24 de fevereiro de 2012

LOURDINHA FUGIU PARA O RIO DE JANEIRO

Lourdinha havia combinado com Prudêncio fugir com ele na primeira lua nova dali em diante. Iriam para o Rio de Janeiro de trem, desde a estação de Santo Eduardo. Ninguém soubesse, mas já estava tudo acertado entre os dois, os únicos a dividirem tal segredo.
E era um segredo mais do que bem guardado. É que Lourdinha era casada com Vanderwal, muambeiro de relógios e joias falsificadas, as quais ia pegar no Rio de Janeiro de três em três meses.

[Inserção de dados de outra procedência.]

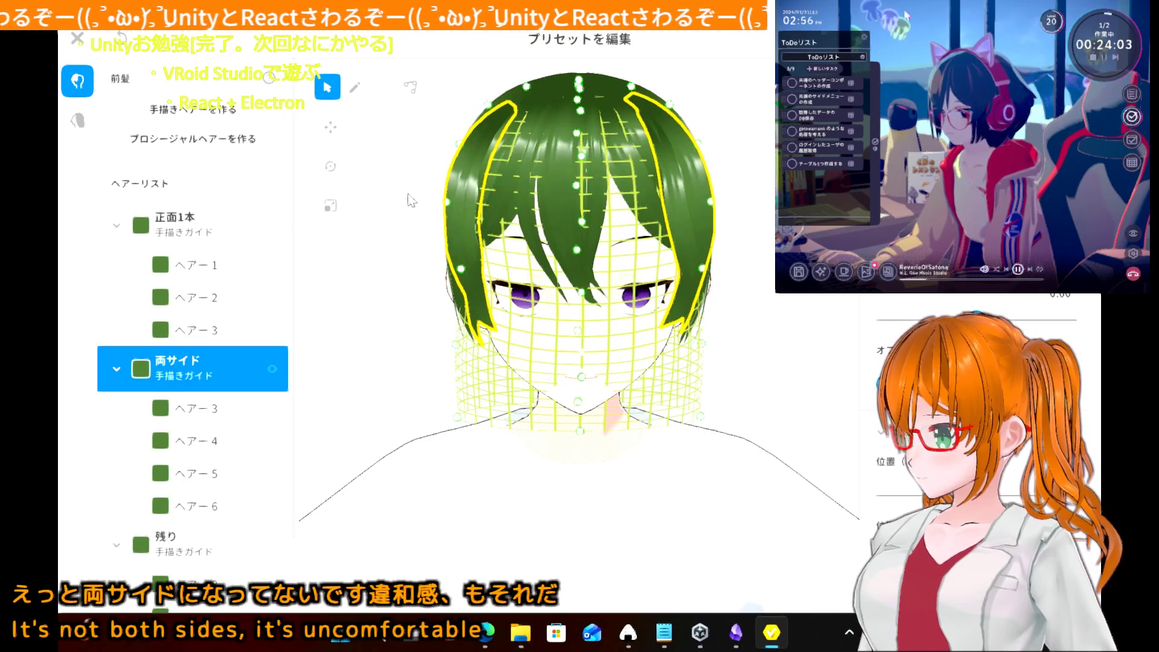
left_click(411, 200)
mouse_move(410, 199)
right_mouse_down()
mouse_move(446, 221)
mouse_move(373, 202)
mouse_move(514, 199)
mouse_move(408, 200)
right_mouse_up()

Já Prudêncio, imprudente desde o berço, só para contrariar os pais, estava noivo de Anunciata, que dormia e acordava na certeza de subir ao altar, no mais tardar, no mês de maio do ano que vem, “se não falhar aquela novena que fiz para Santo Antônio”, o padroeiro da vila.
Prudêncio trabalhava no ramo da panificação e da prevaricação, amassando a massa, enrolando a rosca, moldando o pão e bolinando mulher alheia. Aí, enquanto o cilindro batia a mistura de farinha, gordura, água, leite, açúcar e fermento, ele pulava a janela da fogosa Lourdinha e aplicava os conhecimentos adquiridos na arte da panificação, de não lhe deixar centímetro de carne sem seus apertos. Naquela hora, Vanderwal “deveria de estar na roda do sono das três da madrugada”, como ela dizia, sem saber das invasões noturnas possíveis e impossíveis da Lapa e adjacências, na volta dos cinquenta para os sessenta – o Rio ainda a capital desta república de bananas e tramoias. E o hotelzinho de Vanderwal dava de olhos sobre os Arcos.
Mas isso também não vinha ao caso. Estivesse o Vanderwal em sossego ou em farra, o que importava para Lourdinha eram as reinações sobre sua pessoa que Prudêncio, o imprudente, pudesse realizar e às quais ela se entregava com uma sem-cerimônia de, às vezes, varar a noite em gritinhos e funga-fungas.
Talvez o único que desconfiasse de alguma coisa fosse o Antônio Precisval, que passava em frente à padaria e à casa de Lourdinha, no oco da madrugada, para ir tirar leite das vacas no curral do Chiquito, e, vez e outra, via um vulto escuro – a cor de Prudêncio era chegada a um tisnadozinho – de avental branco, a romper com ligeireza os três ou quatro metros do beco que separava o estabelecimento comercial de relativo respeito da alcova da saliente. Precisval também não tinha nada com aquilo. E, de mais a mais, cada um que cuidasse de suas cabritas. Era o que pensava.
E Lourdinha ficava ao Deus dará. Sem filhos com que se ocupar, era aguardar a volta do marido cheio de muambas, que depois, em lombo de burro dolente, saía a oferecer em toda a vila e em mais algumas casas perdidas por entre plantações e pastos. Nesses interregnos, como dizia o Nico Fragoso do cartório, ela liberava a libertina que morava dentro de si, de ameaçar transformar a vila em filial de Sodoma e Gomorra.
Conforme o combinado, na data aprazada, Prudêncio colocou bilhete de despedida, em letra caprichada, dentro do pão especial que preparou, para o entregador levar, de manhã cedinho, à casa da noiva Anunciata. Já de mala arrumada e acertado, com o Amim, o carro de praça – como na vila se chamava o táxi –, que levaria o casal de pombinhos desvairados até a vila de Santo Eduardo, às margens da estrada de ferro Vitória-Rio, pegou Lourdinha, e saíram os dois fujões procurando passagens escuras na vila até chegarem à casa do chofer de praça – como à época se chamava taxista –, que dirigiu célere, a cerca de quarenta/cinquenta quilômetros por hora –, até a estação.
Imagem atual da estação, que na época era uma belezura (em estacoesferroviarias.com.br).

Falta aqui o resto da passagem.